Não se trata apenas, no entanto, de denunciar essa impostura da narrativa, para
usar uma palavra próxima a outro universo, de lhe assacar uma qualquer
responsabilidade de ordem ética ou moral – como se em certos temas, em certas
acontecimentos, a narrativa e o romance não devessem entrar. Trata-se, pelo contrário,
de mostrar que qualquer narrativa é sempre incapaz de seguir a interrogação sobre esses
corpos sem redenção até ao fim, de mostrar que esta intimidade da morte, que estes
pedaços de corpos, que estes espaços anónimos onde se dissemina uma pobreza sem
nome lhe são irremediavelmente estranhos e estrangeiros. Não há narrativa, de facto,
que consiga dar conta dessa violência arcaica, dessa repetição sem fim dos mesmos
gestos inacabados, dessa vida ínfima que se situa no limiar da morte, onde há apenas
distância, “resíduos de todas as paisagens, de todas as passagens” e corpos sem jeito.

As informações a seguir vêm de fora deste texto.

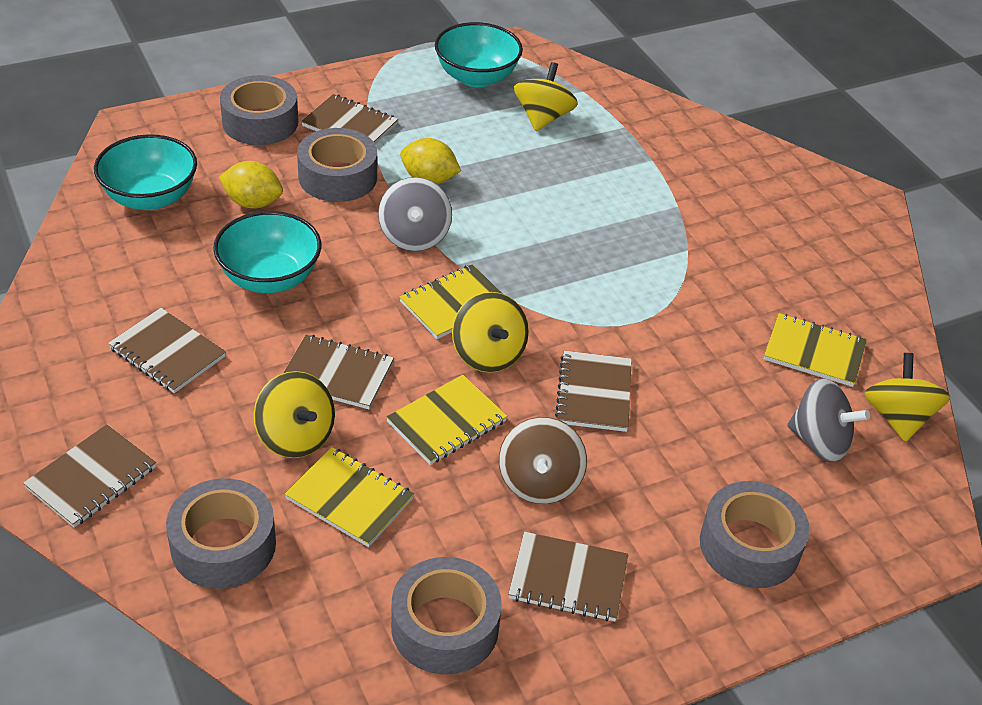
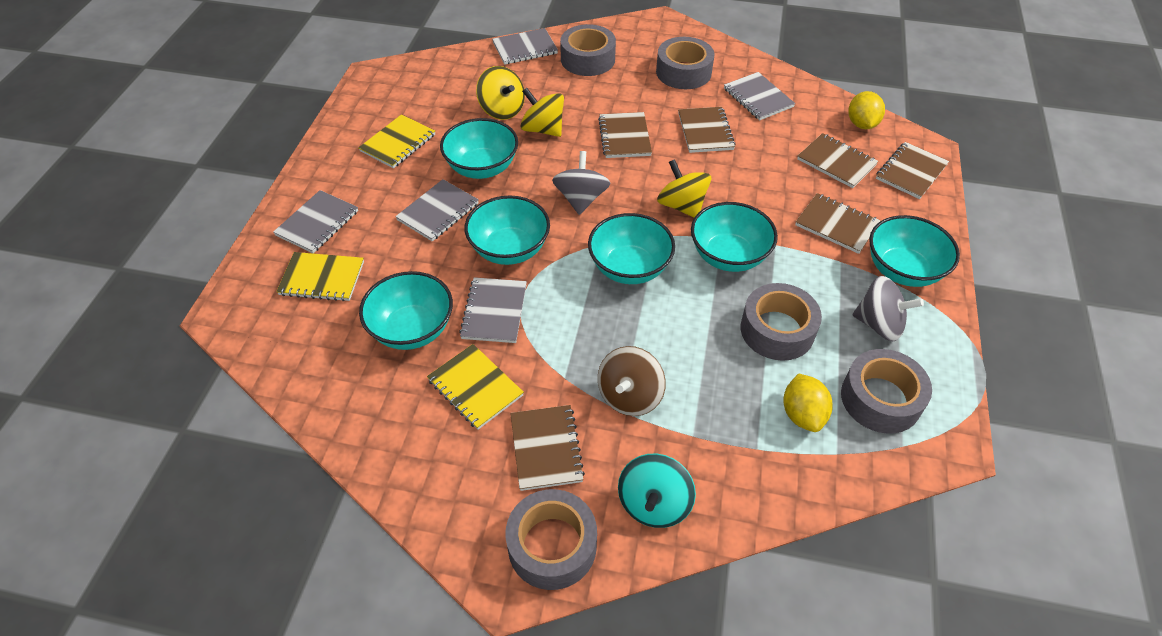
grey notebook: 0 -> 5
turquoise bowl: 3 -> 6
turquoise spinning top: 0 -> 1
yellow notebook: 4 -> 3
yellow spinning top: 4 -> 3

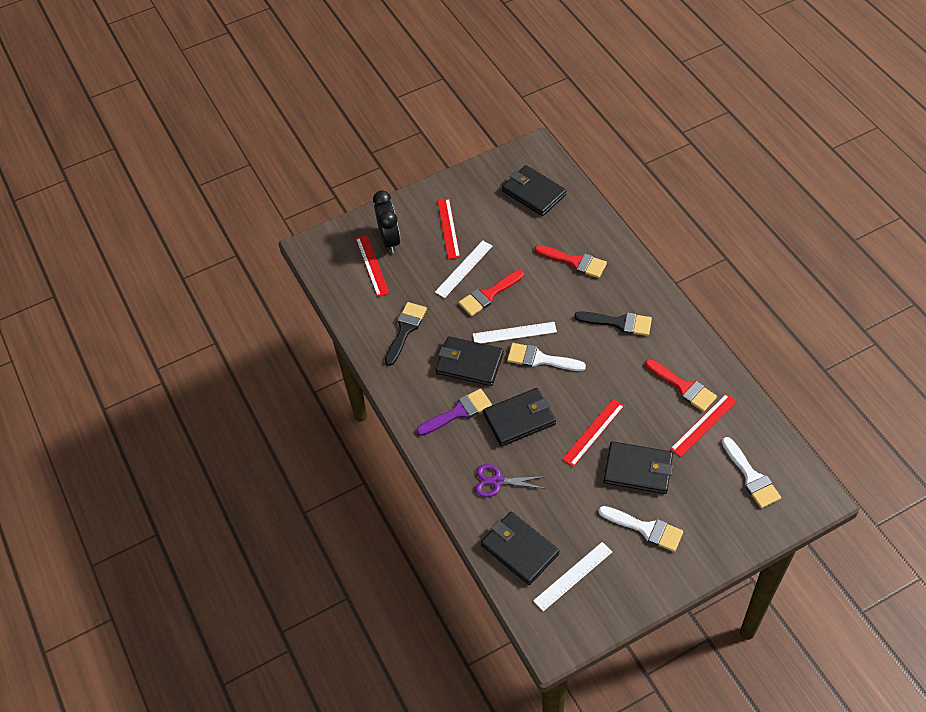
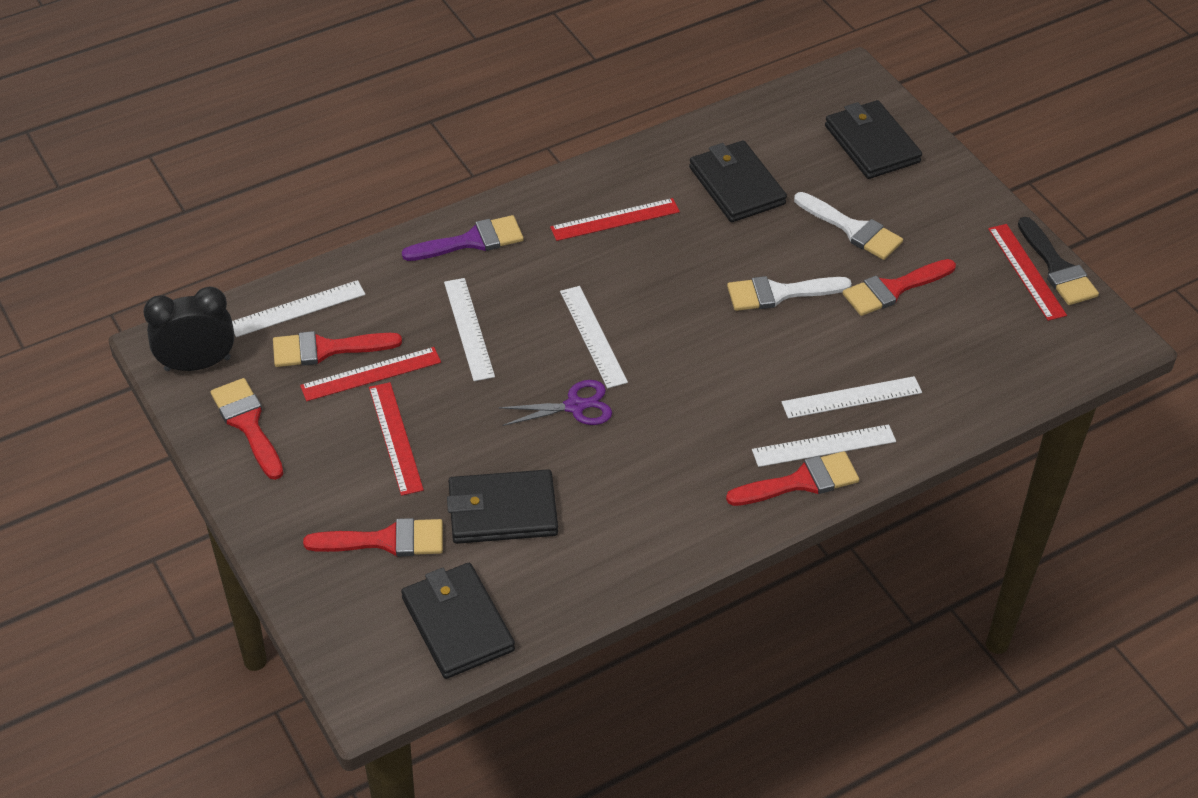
black brush: 2 -> 1
black wallet: 5 -> 4
red brush: 3 -> 5
white brush: 3 -> 2
white ruler: 3 -> 5

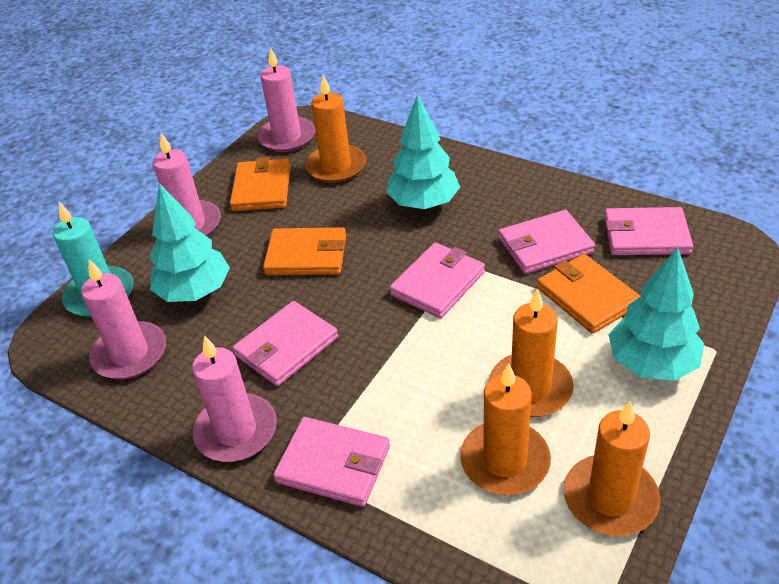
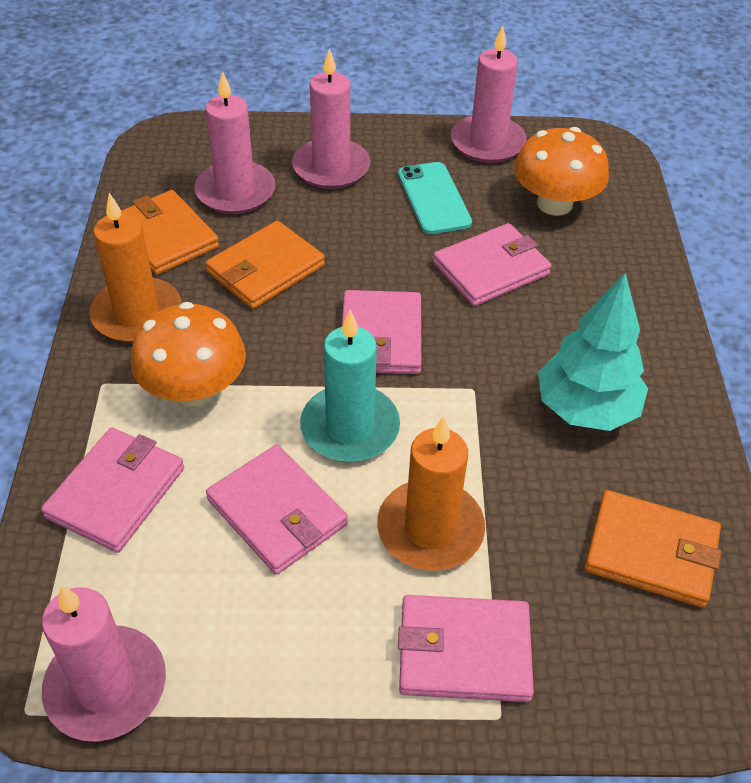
orange candle: 4 -> 2
orange mushroom: 0 -> 2
turquoise phone: 0 -> 1
turquoise tree: 3 -> 1

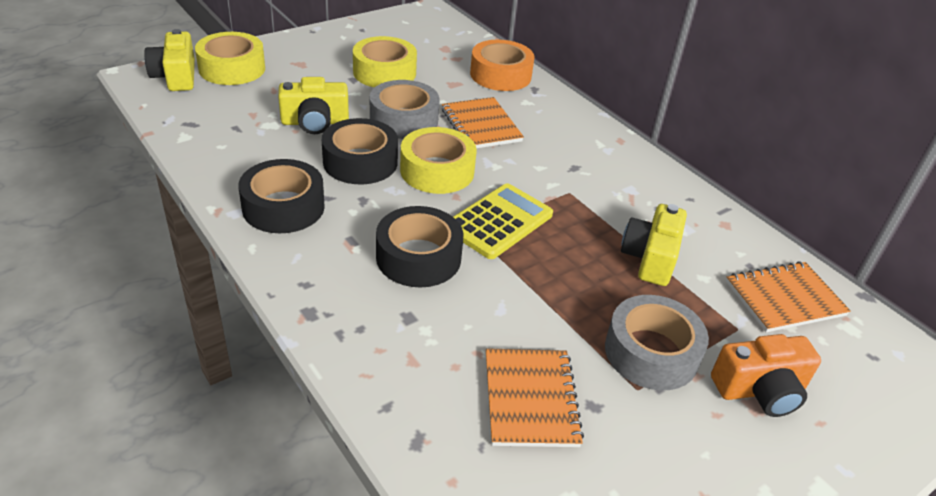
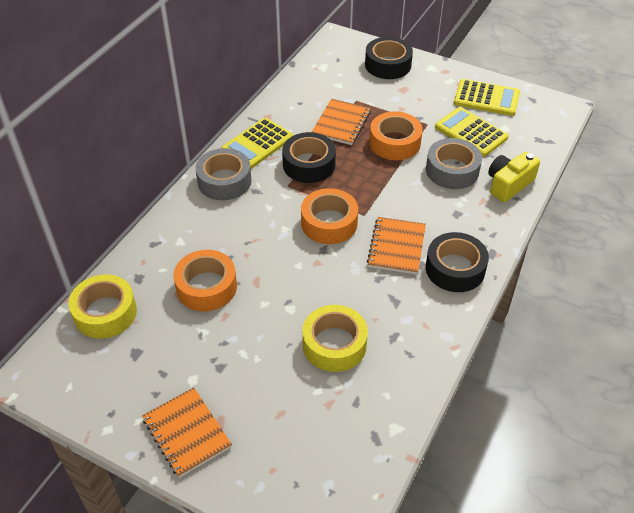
orange camera: 1 -> 0
orange tape: 1 -> 3
yellow calculator: 1 -> 3
yellow camera: 3 -> 1
yellow tape: 3 -> 2

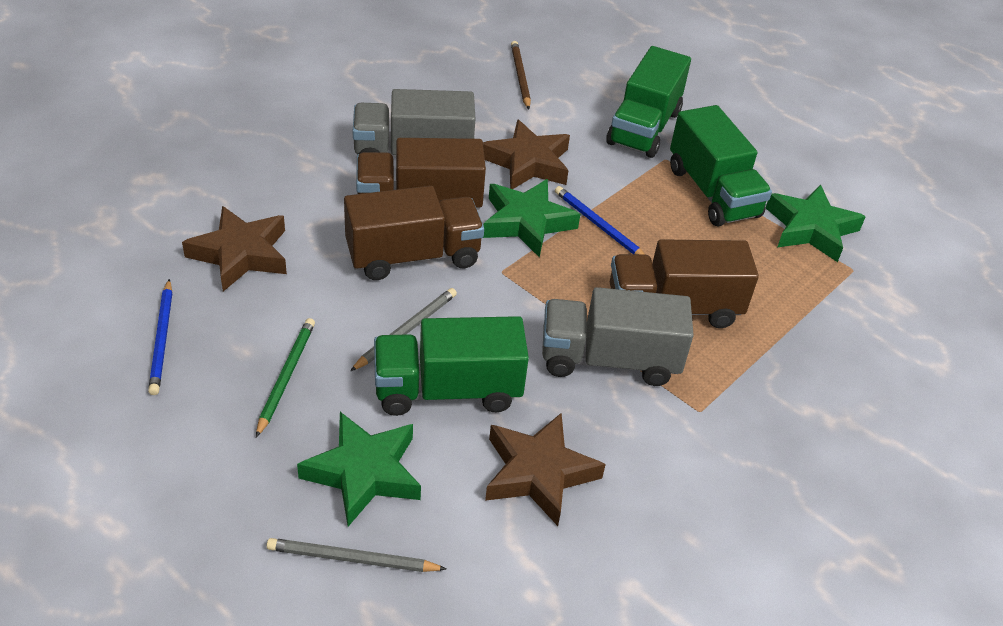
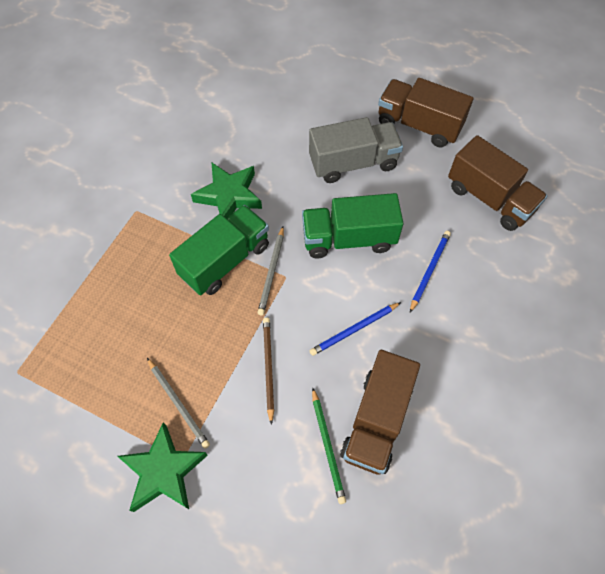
brown star: 3 -> 0
green star: 3 -> 2
green truck: 3 -> 2
grey truck: 2 -> 1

“A este corpo sem jeito chamavam-lhe o quê?: o filho de Hilde? o
tartamudo? O tonto, coitado? Ou gritavam-lhe: vem cá, fecha-me essa boca,
limpa o cuspo dos lábios, vai buscar lenha: nem a intimidade de um insulto
ou de um riso. De falta de nome em falta de nome, até à falta. Nítida como
uma soletração. Hoje, é somente um corpo, de ninguém, que ninguém”.
Enquanto contarem histórias não conseguirão perceber o que são esses corpos, o
que é esta solidão ou este abandono. E, no fim, apetece apenas citar Blanchot: “Uma
narrativa? Não, nada de narrativas, nunca mais”.